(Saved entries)
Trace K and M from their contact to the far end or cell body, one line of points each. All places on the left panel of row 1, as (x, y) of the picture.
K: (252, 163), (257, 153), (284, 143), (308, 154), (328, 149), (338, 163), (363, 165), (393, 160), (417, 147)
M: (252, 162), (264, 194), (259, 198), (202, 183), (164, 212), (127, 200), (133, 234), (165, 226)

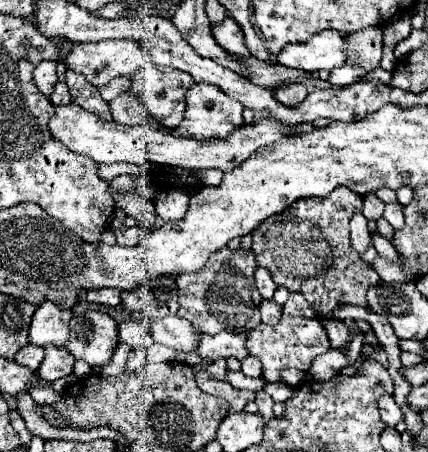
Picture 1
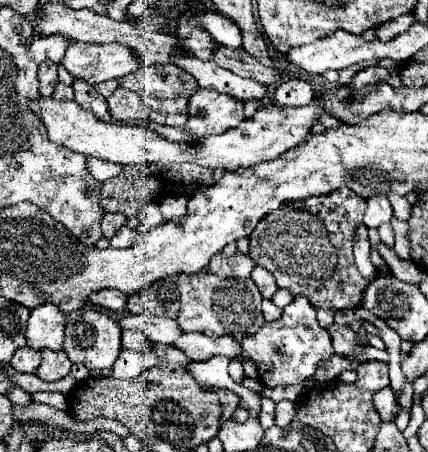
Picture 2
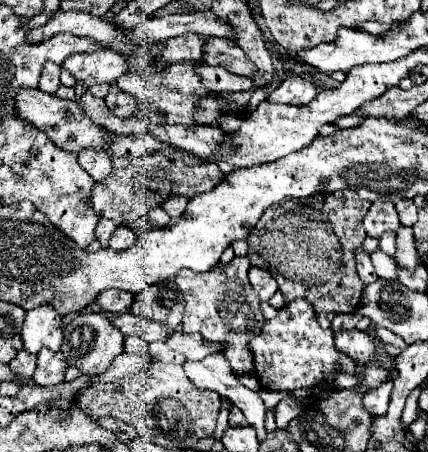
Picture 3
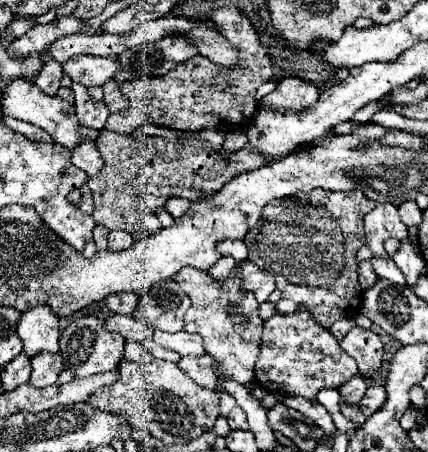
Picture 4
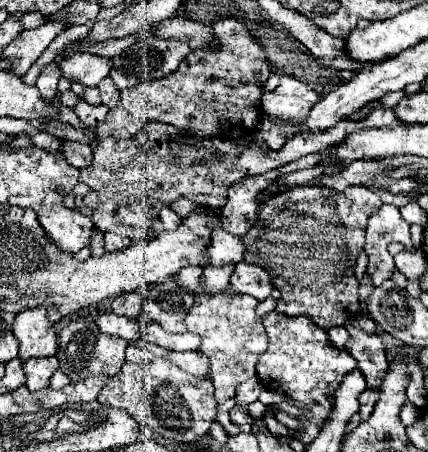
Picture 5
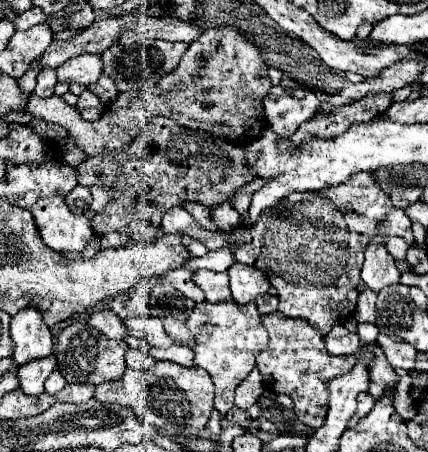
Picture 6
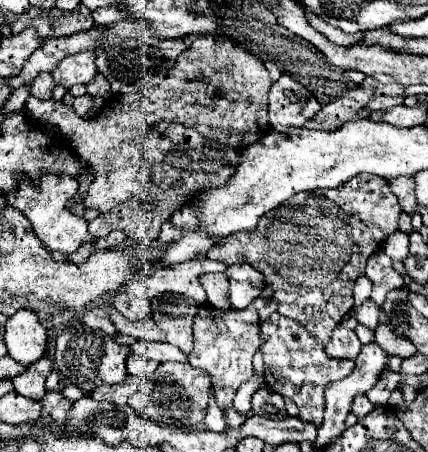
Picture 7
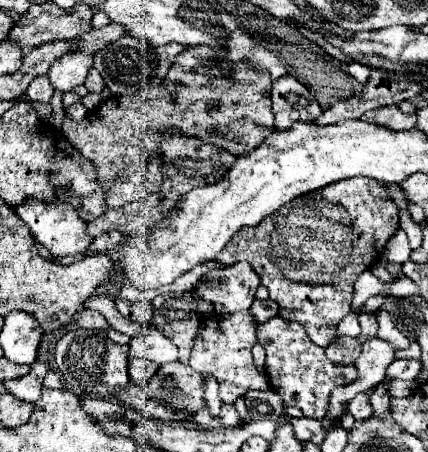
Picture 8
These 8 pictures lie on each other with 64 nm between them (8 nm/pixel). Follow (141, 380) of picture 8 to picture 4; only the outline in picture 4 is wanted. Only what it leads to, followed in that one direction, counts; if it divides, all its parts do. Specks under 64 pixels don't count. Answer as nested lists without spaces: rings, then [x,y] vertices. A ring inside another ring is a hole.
[[[128,342],[126,344],[126,356],[124,358],[130,360],[130,362],[150,362],[152,360],[152,354],[148,354],[142,344]]]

TASK INSTRUCTIONS
Copy every record above exactly as written, but leave out the pictures.

THE ANSWER
Trace K and M from their contact to the far end or cell body, one line of points each. All places on the left panel of row 1, as (x, y) of the picture.
K: (252, 163), (257, 153), (284, 143), (308, 154), (328, 149), (338, 163), (363, 165), (393, 160), (417, 147)
M: (252, 162), (264, 194), (259, 198), (202, 183), (164, 212), (127, 200), (133, 234), (165, 226)

Picture 1
Picture 2
Picture 3
Picture 4
Picture 5
Picture 6
Picture 7
Picture 8
These 8 pictures lie on each other with 64 nm between them (8 nm/pixel). Follow (141, 380) of picture 8 to picture 4; only the outline in picture 4 is wanted. Only what it leads to, followed in that one direction, counts; if it divides, all its parts do. Specks under 64 pixels don't count. Answer as nested lists without spaces: rings, then [x,y] vertices. A ring inside another ring is a hole.
[[[128,342],[126,344],[126,356],[124,358],[130,360],[130,362],[150,362],[152,360],[152,354],[148,354],[142,344]]]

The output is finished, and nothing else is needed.